Desde o início de 2018 que os Países membros da EU se defrontam para definir o montante do QFP 2021-2027, já sem a presença do Reino Unido, mas também sem solução consensual, pois temas como a emergência climática e as migrações trazem muitas divisões que se juntaram às pré-existentes. No início de 2020 ainda permanecia a proposta de 1,07 % do Rendimento Nacional Bruto da UE27, que a larga maioria dos países não aceitou. A partir daí iniciou-se a discussão de décimas e centésimas do RNB, os famosos detalhes, mostrando a todo o mundo que a União se esgotava em minudências, ainda que com significativa tradução financeira. A vinda do vírus deitou por terra tão limitada visão e a discussão do montante subiu de patamar, pois ninguém compreenderá que aquela proposta não seja revista pelo menos para o dobro, tal a dimensão dos problemas e das novas visões para o futuro da Europa, se se quer manter unidade na UE e que a UE desempenhe um papel significativo no mundo.
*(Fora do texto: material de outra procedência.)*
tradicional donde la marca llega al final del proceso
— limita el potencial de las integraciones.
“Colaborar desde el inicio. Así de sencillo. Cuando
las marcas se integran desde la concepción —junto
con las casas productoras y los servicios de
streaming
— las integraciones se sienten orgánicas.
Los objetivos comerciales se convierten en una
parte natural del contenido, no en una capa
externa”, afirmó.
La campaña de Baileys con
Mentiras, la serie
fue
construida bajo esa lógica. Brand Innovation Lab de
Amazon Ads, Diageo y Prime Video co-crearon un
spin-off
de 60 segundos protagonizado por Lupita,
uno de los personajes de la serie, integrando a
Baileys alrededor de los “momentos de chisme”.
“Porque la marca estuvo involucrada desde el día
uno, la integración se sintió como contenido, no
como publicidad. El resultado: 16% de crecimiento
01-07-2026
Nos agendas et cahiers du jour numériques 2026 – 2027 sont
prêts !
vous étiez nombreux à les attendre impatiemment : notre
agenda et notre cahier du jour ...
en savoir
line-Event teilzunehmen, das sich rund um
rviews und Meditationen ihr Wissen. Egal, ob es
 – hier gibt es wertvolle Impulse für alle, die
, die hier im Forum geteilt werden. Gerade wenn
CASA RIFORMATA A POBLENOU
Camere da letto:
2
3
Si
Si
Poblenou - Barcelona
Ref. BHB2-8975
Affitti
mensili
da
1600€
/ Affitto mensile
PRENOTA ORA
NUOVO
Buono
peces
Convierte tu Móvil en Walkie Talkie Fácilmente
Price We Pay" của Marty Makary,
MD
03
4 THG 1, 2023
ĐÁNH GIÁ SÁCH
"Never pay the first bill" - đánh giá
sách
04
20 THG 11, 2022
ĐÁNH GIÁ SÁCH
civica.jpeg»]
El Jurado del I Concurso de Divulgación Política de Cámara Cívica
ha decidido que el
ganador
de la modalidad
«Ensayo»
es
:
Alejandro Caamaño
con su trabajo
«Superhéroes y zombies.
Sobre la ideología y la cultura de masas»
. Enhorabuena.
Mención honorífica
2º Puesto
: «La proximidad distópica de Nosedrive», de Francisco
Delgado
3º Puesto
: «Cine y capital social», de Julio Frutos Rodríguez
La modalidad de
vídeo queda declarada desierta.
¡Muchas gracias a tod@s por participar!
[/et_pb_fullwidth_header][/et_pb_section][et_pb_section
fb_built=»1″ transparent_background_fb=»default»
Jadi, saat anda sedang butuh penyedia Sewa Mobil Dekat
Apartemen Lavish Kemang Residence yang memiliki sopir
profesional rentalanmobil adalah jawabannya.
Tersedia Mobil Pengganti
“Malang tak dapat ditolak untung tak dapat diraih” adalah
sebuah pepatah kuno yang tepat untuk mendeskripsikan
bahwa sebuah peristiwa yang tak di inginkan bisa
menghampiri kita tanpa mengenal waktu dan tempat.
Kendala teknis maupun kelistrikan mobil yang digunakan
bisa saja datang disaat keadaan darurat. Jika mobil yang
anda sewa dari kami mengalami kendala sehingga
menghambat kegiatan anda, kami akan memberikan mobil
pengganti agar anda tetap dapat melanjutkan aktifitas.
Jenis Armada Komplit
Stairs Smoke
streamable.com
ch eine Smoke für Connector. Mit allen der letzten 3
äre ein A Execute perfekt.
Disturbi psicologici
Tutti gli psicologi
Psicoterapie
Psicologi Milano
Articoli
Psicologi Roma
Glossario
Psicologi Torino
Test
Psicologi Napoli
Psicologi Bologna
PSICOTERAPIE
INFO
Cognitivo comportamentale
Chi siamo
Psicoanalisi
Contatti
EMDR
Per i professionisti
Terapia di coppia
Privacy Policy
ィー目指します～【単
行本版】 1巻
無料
Para acontecer a recuperação europeia, afectada pela depressão que a pandemia da covid-19 provocou, a discussão final do Conselho Europeu sobre o QFP 2012-2027 não pode reduzir-se à questão de compensar a perda da contribuição que o Reino Unido pagava e terá de se centrar na avaliação da dimensão necessária para a recuperação e para a construção do “novo normal” em que vamos entrar, contando também com os fundos para o novo Plano de Recuperação Europeia agora aprovado. Mais do que detalhes, as questões vitais são agora estratégicas e relacionadas com o futuro e não apenas como arranjar fundos para pagar as carências sanitárias que a covid-19 veio revelar e retomar a actividade económica tal como estava antes da pandemia.
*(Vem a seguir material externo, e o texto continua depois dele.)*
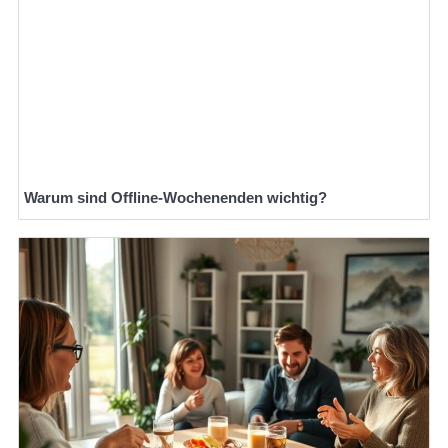
Warum sind Offline-Wochenenden wichtig?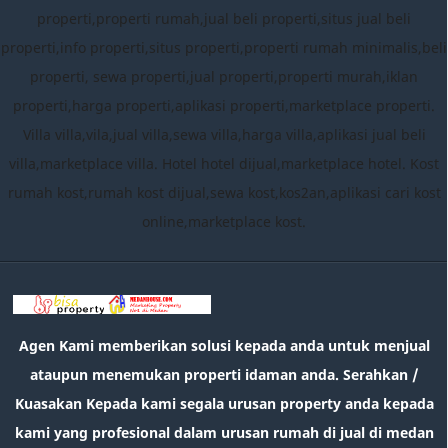
properti,properti rumah,jual beli properti,situs jual beli
properti,info properti,situs properti,properti rumah minimalis,beli
properti, sewa properti,jual properti,properti murah,iklan
properti,harga properti,aplikasi properti,marketplace properti.
Villa villa,vila,jual villa,sewa villa,harga villa,aplikasi jual beli
villa,marketplace villa. Hotel hotel dijual,marketplace hotel. Kost
rumah kost,rumah kost dijual,sewa kost,kos2an,aplikasi cari kost
online,marketplace kost.
Agen Kami memberikan solusi kepada anda untuk menjual
ataupun menemukan properti idaman anda. Serahkan /
Kuasakan Kepada kami segala urusan property anda kepada
kami yang profesional dalam urusan rumah di jual di medan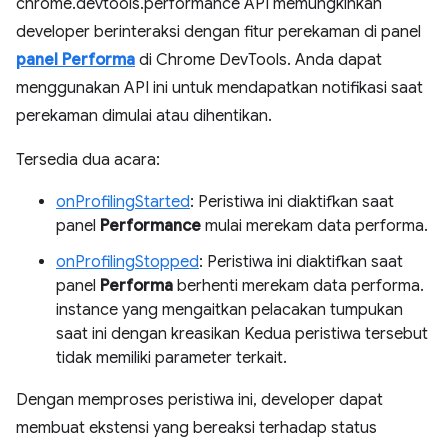
chrome.devtools.performance API memungkinkan
developer berinteraksi dengan fitur perekaman di panel
panel Performa
di Chrome DevTools. Anda dapat
menggunakan API ini untuk mendapatkan notifikasi saat
perekaman dimulai atau dihentikan.
Tersedia dua acara:
onProfilingStarted
: Peristiwa ini diaktifkan saat
panel
Performance
mulai merekam data performa.
onProfilingStopped
: Peristiwa ini diaktifkan saat
panel
Performa
berhenti merekam data performa.
instance yang mengaitkan pelacakan tumpukan
saat ini dengan kreasikan Kedua peristiwa tersebut
tidak memiliki parameter terkait.
Dengan memproses peristiwa ini, developer dapat
membuat ekstensi yang bereaksi terhadap status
Se as instituições Europeias o não conseguirem fazer até ao final do ano tal será uma tragédia para a Europa, já que não podemos chamar George Marshall para fazer um novo Plano. Aliás, do outro lado do Atlântico já não há quem se preocupe em nos acudir. O futuro da União Europeia está nas mãos dos que, neste momento, a dirigem. Saberão estar à altura do desafio?